PORTER Bounce hadir sebagai solusi desain yang menempatkan struktur kain di pusat fungsinya. Seri baru ini menggunakan tenunan triaxial—benang yang saling bersilangan secara vertikal, horizontal, dan diagonal—sebagai fitur utama untuk membuat tas yang tahan kempis dan cepat kembali ke bentuk semula.

Konsepnya bukan sekadar tampilan: PORTER Bounce memanfaatkan kekuatan dan kemampuan “springback” dari kain tersebut dengan menempatkannya pada titik-titik yang menanggung tekanan terbesar. Hasilnya, beberapa model dalam lini ini mampu berdiri sendiri dan menahan perubahan bentuk yang biasa terjadi pada tas berbahan lebih lunak.
Porter Bounce dalam Sorotan Publik
Tenunan triaxial menciptakan jaringan berulang berupa heksagon yang saling terhubung. Pola geometri ini sering dijumpai di alam—seperti sarang lebah atau cangkang kura-kura—dan dipilih karena kombinasi estetika dan fungsi yang efisien. Menurut penjelasan produk, konstruksi kain tersebut adalah realisasi tekstil dari struktur heksagonal berkat teknik produksi canggih yang digunakan oleh PORTER.
Penempatan strategis bahan untuk performa maksimal
Alih-alih membalut seluruh permukaan tas dengan material triaxial, PORTER menerapkan kain ini secara selektif pada area yang membutuhkan daya tahan dan daya pulih paling besar. Misalnya, pada model ransel kain triaxial berada di bagian depan, sementara pada tote ia melapisi gusset. Penempatan ini membuat tas kembali ke bentuk semula setelah terisi atau menerima tekanan, sehingga mengurangi masalah tas yang mengendur atau kehilangan siluet.

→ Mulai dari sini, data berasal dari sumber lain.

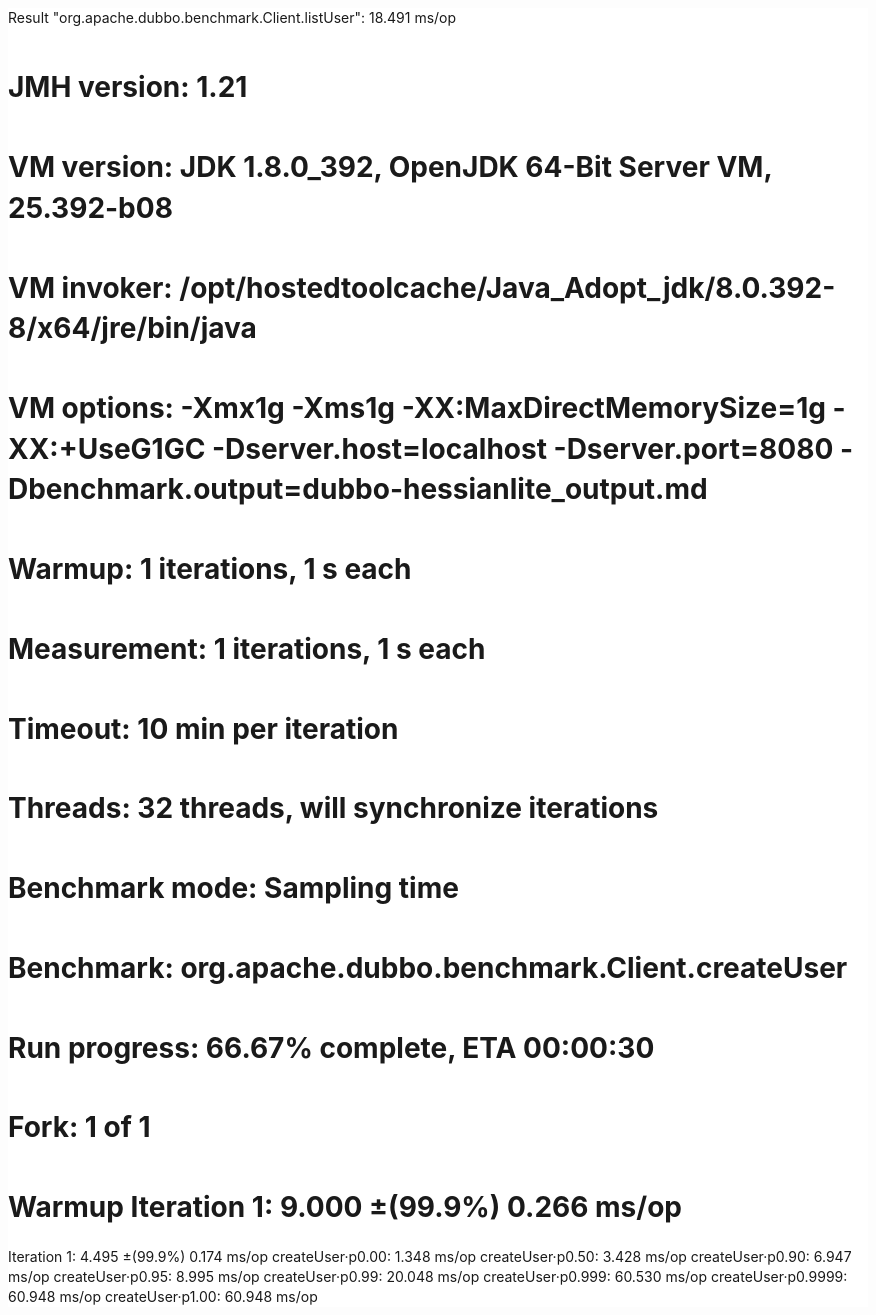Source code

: 
Result "org.apache.dubbo.benchmark.Client.listUser":
  18.491 ms/op


# JMH version: 1.21
# VM version: JDK 1.8.0_392, OpenJDK 64-Bit Server VM, 25.392-b08
# VM invoker: /opt/hostedtoolcache/Java_Adopt_jdk/8.0.392-8/x64/jre/bin/java
# VM options: -Xmx1g -Xms1g -XX:MaxDirectMemorySize=1g -XX:+UseG1GC -Dserver.host=localhost -Dserver.port=8080 -Dbenchmark.output=dubbo-hessianlite_output.md
# Warmup: 1 iterations, 1 s each
# Measurement: 1 iterations, 1 s each
# Timeout: 10 min per iteration
# Threads: 32 threads, will synchronize iterations
# Benchmark mode: Sampling time
# Benchmark: org.apache.dubbo.benchmark.Client.createUser

# Run progress: 66.67% complete, ETA 00:00:30
# Fork: 1 of 1
# Warmup Iteration   1: 9.000 ±(99.9%) 0.266 ms/op
Iteration   1: 4.495 ±(99.9%) 0.174 ms/op
                 createUser·p0.00:   1.348 ms/op
                 createUser·p0.50:   3.428 ms/op
                 createUser·p0.90:   6.947 ms/op
                 createUser·p0.95:   8.995 ms/op
                 createUser·p0.99:   20.048 ms/op
                 createUser·p0.999:  60.530 ms/op
                 createUser·p0.9999: 60.948 ms/op
                 createUser·p1.00:   60.948 ms/op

Perpaduan bahan untuk kenyamanan dan tampilan
Di samping tenunan triaxial, bodi utama tas menggunakan nilon mengilap yang memberikan kesan rapi dan tidak sekadar fungsional. Untuk bagian yang bersentuhan langsung dengan tubuh pemakai, seperti panel punggung ransel dan bantalan bahu pada tote dan tas bahu, PORTER memilih bahan “Cubic Eye” piqué light—sebuah kain yang bernapas dan cepat kering—demi kenyamanan pemakai.
Varian model dan arti peluncuran
Seri Bounce terdiri dari lima model yang mencakup format ransel, messenger, dan tas bahu. Pengumuman ini menandai peluncuran seri baru pertama dari PORTER dalam kurun sekitar 14 bulan, sehingga menghadirkan bobot lebih pada rilis selain inovasi material yang diusungnya. Koleksi ini dirancang untuk pengguna yang menginginkan tas dengan tampilan rapi namun tetap fungsional dalam kehidupan sehari-hari.
Keunggulan utama yang ditonjolkan adalah kemampuan tas untuk mempertahankan siluetnya—fitur berguna bagi pemakai yang sering membawa barang dengan bentuk beragam atau menginginkan tas yang tidak mudah sayak atau kempis saat diletakkan.
Rencana ketersediaan dan distribusi
PORTER Bounce dijadwalkan tersedia mulai 7 Agustus. Produk akan dijual pada sejumlah toko resmi PORTER, melalui toko daring Yoshida Kaban, serta di pengecer tertentu termasuk BIOTOP. Informasi ini menunjukkan rencana distribusi yang menggabungkan penjualan langsung dan mitra ritel pilihan.
Dengan pendekatan material yang berfokus pada fungsi dan penempatan strategis kain triaxial, PORTER menegaskan pendekatan desainnya yang mengutamakan rekayasa tekstil tanpa mengorbankan estetika. Seri Bounce menawarkan alternatif bagi konsumen yang mencari tas berpenampilan rapi, nyaman dipakai, dan memiliki ketahanan bentuk yang lebih baik dibandingkan tas berbahan lunak konvensional.